Monte Carlo is a good sampling strategy for polynomial approximation in high dimensions

This paper concerns the approximation of smooth, high-dimensional functions from limited samples using polynomials. This task lies at the heart of many applications in computational science and engineering - notably, some of those arising from parametric modelling and computational uncertainty quantification. It is common to use Monte Carlo sampling in such applications, so as not to succumb to the curse of dimensionality.
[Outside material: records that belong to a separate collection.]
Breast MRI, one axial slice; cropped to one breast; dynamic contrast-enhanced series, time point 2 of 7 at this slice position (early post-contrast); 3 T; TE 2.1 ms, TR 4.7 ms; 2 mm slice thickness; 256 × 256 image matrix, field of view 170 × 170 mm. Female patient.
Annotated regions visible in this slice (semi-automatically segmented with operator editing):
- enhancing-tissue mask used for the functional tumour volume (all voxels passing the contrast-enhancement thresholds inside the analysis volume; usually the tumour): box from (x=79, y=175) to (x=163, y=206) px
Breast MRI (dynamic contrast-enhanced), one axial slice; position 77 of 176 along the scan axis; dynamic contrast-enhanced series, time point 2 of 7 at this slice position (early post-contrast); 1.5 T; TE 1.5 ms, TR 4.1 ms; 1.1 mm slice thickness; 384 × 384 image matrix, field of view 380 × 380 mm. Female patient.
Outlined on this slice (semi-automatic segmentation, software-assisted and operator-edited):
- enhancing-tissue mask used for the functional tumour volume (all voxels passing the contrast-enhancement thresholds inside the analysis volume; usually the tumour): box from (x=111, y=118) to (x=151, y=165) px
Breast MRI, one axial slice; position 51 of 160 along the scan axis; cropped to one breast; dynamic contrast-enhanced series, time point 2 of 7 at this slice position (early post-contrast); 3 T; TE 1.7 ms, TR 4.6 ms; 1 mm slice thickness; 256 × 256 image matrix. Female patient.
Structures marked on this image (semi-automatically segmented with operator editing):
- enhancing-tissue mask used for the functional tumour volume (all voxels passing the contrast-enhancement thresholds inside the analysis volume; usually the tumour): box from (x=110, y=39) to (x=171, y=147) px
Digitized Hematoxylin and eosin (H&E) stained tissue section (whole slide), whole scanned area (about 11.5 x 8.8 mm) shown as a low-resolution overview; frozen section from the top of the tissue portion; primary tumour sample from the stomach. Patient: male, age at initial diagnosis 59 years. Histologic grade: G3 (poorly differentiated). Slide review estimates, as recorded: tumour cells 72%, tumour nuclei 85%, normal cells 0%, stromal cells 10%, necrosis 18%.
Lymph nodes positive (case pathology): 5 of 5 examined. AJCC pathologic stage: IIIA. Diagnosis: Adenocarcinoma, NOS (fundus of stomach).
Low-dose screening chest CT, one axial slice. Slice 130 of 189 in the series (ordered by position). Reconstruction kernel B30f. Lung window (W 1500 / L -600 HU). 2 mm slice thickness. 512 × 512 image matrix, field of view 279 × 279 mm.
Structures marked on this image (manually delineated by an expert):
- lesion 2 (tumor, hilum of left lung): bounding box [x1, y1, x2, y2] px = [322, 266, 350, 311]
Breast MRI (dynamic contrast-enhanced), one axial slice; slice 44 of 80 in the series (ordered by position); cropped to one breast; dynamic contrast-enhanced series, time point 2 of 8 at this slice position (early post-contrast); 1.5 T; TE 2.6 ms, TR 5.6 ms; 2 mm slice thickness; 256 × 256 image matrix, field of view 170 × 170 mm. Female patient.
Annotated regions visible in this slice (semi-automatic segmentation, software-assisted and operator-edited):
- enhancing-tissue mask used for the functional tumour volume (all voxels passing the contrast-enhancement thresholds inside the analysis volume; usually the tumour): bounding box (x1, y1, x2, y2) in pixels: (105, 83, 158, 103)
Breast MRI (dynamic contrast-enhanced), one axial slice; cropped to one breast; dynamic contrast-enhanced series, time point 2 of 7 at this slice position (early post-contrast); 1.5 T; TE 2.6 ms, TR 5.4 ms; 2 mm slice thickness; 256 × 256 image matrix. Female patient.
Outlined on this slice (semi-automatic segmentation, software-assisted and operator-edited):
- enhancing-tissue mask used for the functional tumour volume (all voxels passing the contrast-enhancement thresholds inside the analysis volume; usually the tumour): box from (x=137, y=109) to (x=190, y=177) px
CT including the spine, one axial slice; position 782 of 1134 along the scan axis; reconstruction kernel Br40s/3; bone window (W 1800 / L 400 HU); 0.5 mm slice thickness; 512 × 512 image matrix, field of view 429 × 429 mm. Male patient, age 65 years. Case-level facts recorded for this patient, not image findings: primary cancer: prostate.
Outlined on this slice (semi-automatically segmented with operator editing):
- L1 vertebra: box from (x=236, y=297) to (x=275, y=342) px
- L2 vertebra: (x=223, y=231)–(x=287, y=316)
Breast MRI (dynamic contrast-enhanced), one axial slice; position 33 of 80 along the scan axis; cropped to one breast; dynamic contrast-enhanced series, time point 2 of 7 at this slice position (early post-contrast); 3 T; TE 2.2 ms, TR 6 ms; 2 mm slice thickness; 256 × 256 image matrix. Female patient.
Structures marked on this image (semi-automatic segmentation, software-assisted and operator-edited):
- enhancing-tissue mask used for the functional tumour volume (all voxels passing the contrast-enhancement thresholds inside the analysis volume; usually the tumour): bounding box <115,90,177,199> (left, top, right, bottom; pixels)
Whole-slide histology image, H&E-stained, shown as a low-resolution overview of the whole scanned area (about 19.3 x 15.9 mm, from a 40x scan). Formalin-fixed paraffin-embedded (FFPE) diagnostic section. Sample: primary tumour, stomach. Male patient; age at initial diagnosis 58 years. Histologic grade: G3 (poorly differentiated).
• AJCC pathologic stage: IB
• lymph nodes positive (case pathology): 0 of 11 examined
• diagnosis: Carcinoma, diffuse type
However, it is well known that such a strategy is theoretically suboptimal. Specifically, there are many polynomial spaces of dimension $n$ for which the sample complexity scales log-quadratically, i.e., like $c \cdot n^2 \cdot \log(n)$ as $n \rightarrow \infty$. This well-documented phenomenon has led to a concerted effort over the last decade to design improved, and moreover, near-optimal strategies, whose sample complexities scale log-linearly, or even linearly in $n$. In this work we demonstrate that Monte Carlo is actually a perfectly good strategy in high dimensions, despite its apparent suboptimality. We first document this phenomenon empirically via a systematic set of numerical experiments. Next, we present a theoretical analysis that rigorously justifies this fact in the case of holomorphic functions of infinitely-many variables. We show that there is a least-squares approximation based on $m$ Monte Carlo samples whose error decays algebraically fast in $m/\log(m)$, with a rate that is the same as that of the best $n$-term polynomial approximation. This result is non-constructive, since it assumes knowledge of a suitable polynomial subspace in which to perform the approximation. We next present a compressed sensing-based scheme that achieves the same rate, except for a larger polylogarithmic factor. This scheme is practical, and numerically it performs as well as or better than well-known adaptive least-squares schemes.

翻译：本文关注利用多项式从有限样本中逼近光滑高维函数的问题。该任务是计算科学与工程众多应用的核心——尤其是涉及参数化建模和计算不确定性量化的场景。此类应用中通常采用蒙特卡洛采样以避免维数灾难，然而此策略在理论上已知具有次优性。具体而言，存在大量维数为$n$的多项式空间，其样本复杂度呈对数二次缩放，即当$n \rightarrow \infty$时复杂度约为$c \cdot n^2 \cdot \log(n)$。这一长期记录的现象促使过去十年学界致力于设计改进的、乃至接近最优的策略，其样本复杂度可实现对数线性甚至线性于$n$的缩放。然而本文证明：尽管蒙特卡洛表面次优，在高维场景中它实际上是完全良好的策略。我们首先通过系统性数值实验从经验上验证该现象，继而针对无限变量全纯函数给出严格理论分析。我们证明：基于$m$个蒙特卡洛样本的最小二乘逼近能以$m/\log(m)$的代数衰减速率收敛，该速率与最佳$n$项多项式逼近一致。此结果虽为非构造性的（需要预知某个合适的多项式子空间用于逼近），我们进一步提出了基于压缩感知的实用化方案，除较大的多对数因子外可实现相同收敛速率。该方案不仅具有实用性，数值表现亦优于或等同于知名的自适应最小二乘方法。